Adoptiert man ein junges Kätzchen, sind der Erziehung Grenzen gesetzt. Die Sauberkeit ist bereits erworben und es genügt im Allgemeinen, dem Kätzchen ein Mal seine Katzenlatrine zu zeigen, damit es sich den Ort einprägt und ihn systematisch aufsuchen kann. Das Kätzchen lernt ebenfalls und ohne besondere Erklärungen den Kühlschrank und andere Nahrungsquellen zu orten! Der Respekt vor Tischen, Tellern und den Menschen zugedachten Speisen ist schon etwas schwieriger. Denn der Sprung auf den Tisch oder auf die Arbeitsplatte der Küche gehört zum Normalverhalten der Katze. Möchten Sie es untersagen, genügt ein schroffes "nein", eventuell begleitet von einem kurzen Geräusch (Fingerschnipsen oder Händeklatschen).
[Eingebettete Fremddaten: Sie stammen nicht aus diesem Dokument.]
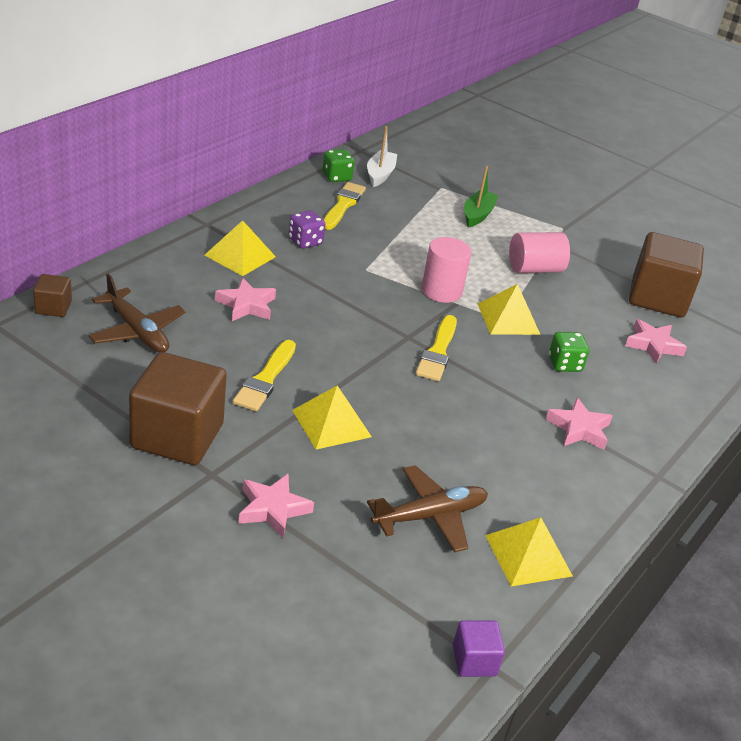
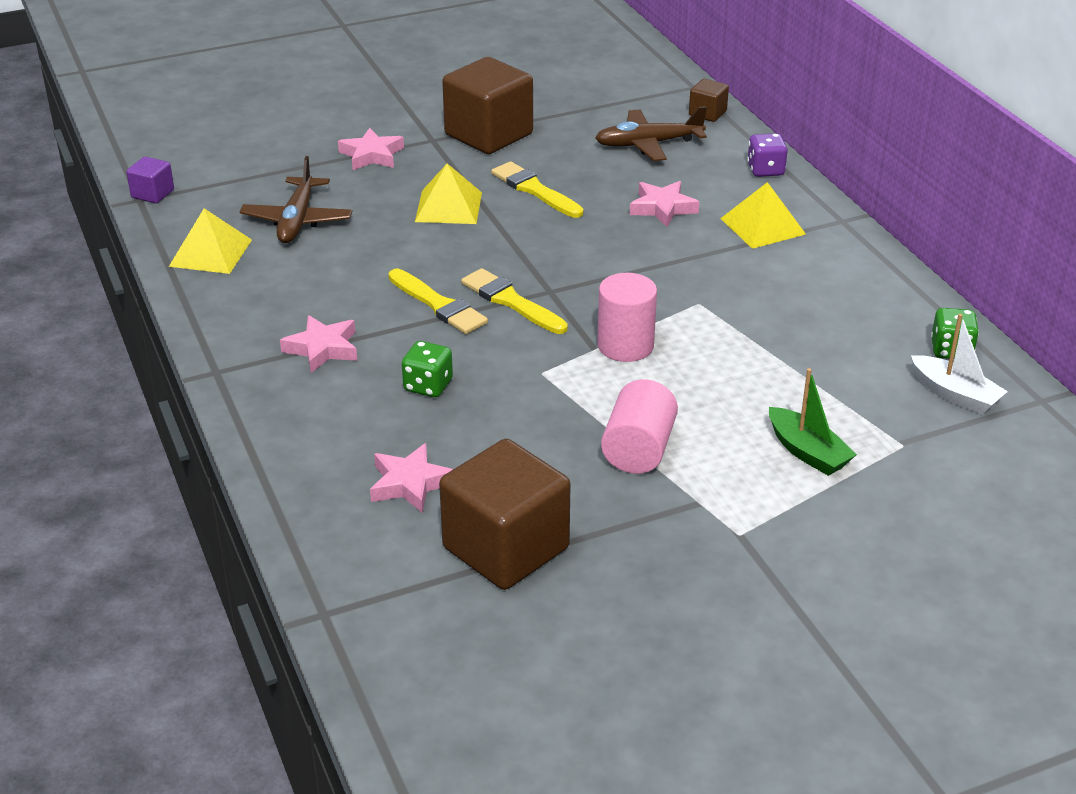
camera: 125 degrees right, 0 degrees up
purple dice [289,210,325,249] -> purple dice moved to [747,133,788,177]
yellow brush [323,182,366,230] -> yellow brush moved to [388,269,488,334]
yellow pyramid [478,284,540,335] -> none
Ist die Katze dagegen daran gewöhnt, auf den Tisch zu springen und darauf herumzulaufen, wird es äußerst schwierig sein, dass der für die Gäste gedeckte Tisch respektiert wird. Dann bleibt nur noch die Esszimmertür zu schließen! Der freie Zugang zu allen Zimmern ist im Allgemeinen am einfachsten. Gleichwohl kann natürlich auch der Zugang zu einem Zimmer untersagt werden, in dem ein Baby schläft; die Spielregel sollte jedoch rechtzeitig, d.h. mindestens einen Monat vor der Geburt des Kindes eingeführt werden.
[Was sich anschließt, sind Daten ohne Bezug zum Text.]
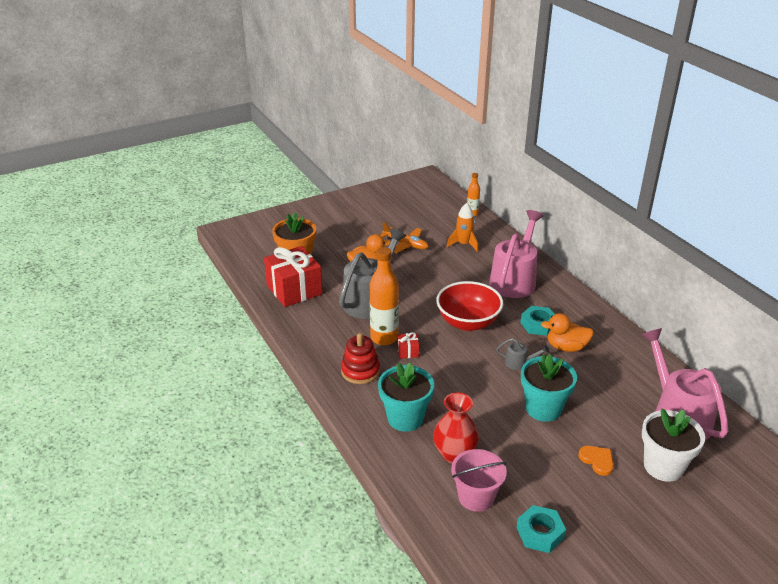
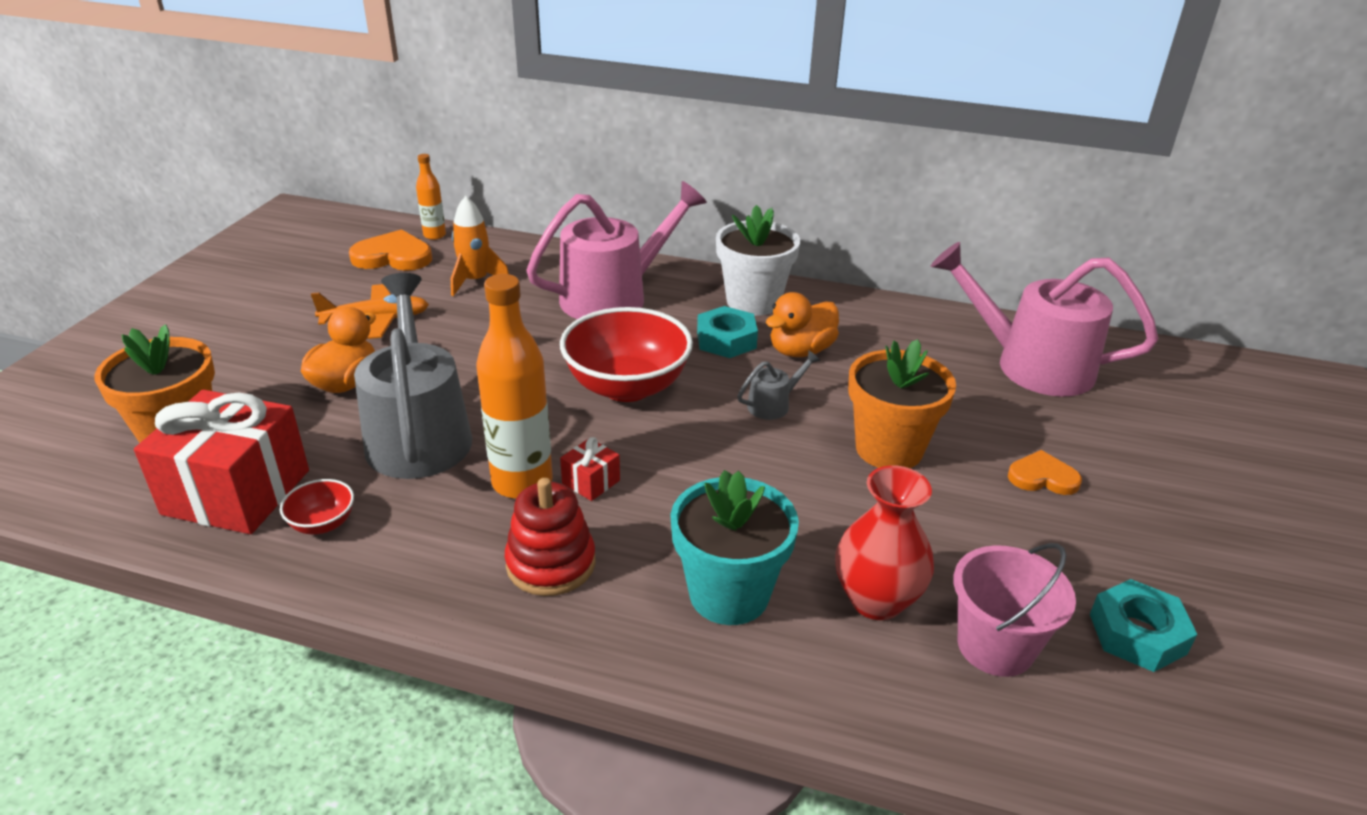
camera: 45 degrees left, 0 degrees up
pink watering can [489,210,543,298] -> pink watering can turned 75 degrees clockwise [526,181,707,319]
turquoise flower pot [521,354,577,422] -> orange flower pot [848,339,956,468]
white flower pot [642,409,705,482] -> white flower pot moved to [716,205,800,316]
none -> red bowl [280,479,354,534]
none -> orange heart [349,229,432,271]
"ANREGENDES MILIEU" Unter diesem herkömmlichen Begriff versteckt sich lediglich die Tatsache, dass man die Katzenjungen in einer abwechslungsreichen Umgebung mit vielen Sinnes- und Beziehungsreizen aufwachsen lässt. Sämtliche Untersuchungen haben gezeigt, welche Bedeutung es für die Katzen hat, verschiedene Gegenstände zu ihrer Verfügung zu haben, und sei es auch nur einige Minuten pro Tag (kleine Bälle, Tüten aus Packpapier, Pappkartons usw.), Holzgegenstände zum Klettern. Wichtig sind auch Versteckmöglichkeiten (Pappkartons sind eine Schatzgrube für ihre Entdeckungen!), sowie ein reichhaltiges Universum verschiedener Klänge (Fernseher, Spiele und Kinderschreie, Musik usw.). Unter der artigen Bedingungen aufgewachsene Katzenjungen zeigen bereits vor der 5. Woche (dem üblichen Alter für diese Aktivitäten) Ansätze zum Spiel. Ihre Entwicklung wird dadurch eindeutig beschleunigt und weitestgehend verbessert. Das Ziel des anregenden Milieus ist es, das harmonische Entwicklungsverhalten der Katzenjungen zu fördern und ihnen die Möglichkeit zu geben, sich verschiedenen Umgebungen anzupassen. Die so aufgezogenen Kätzchen werden einen ausgeprägten Forscherdrang an den Tag legen.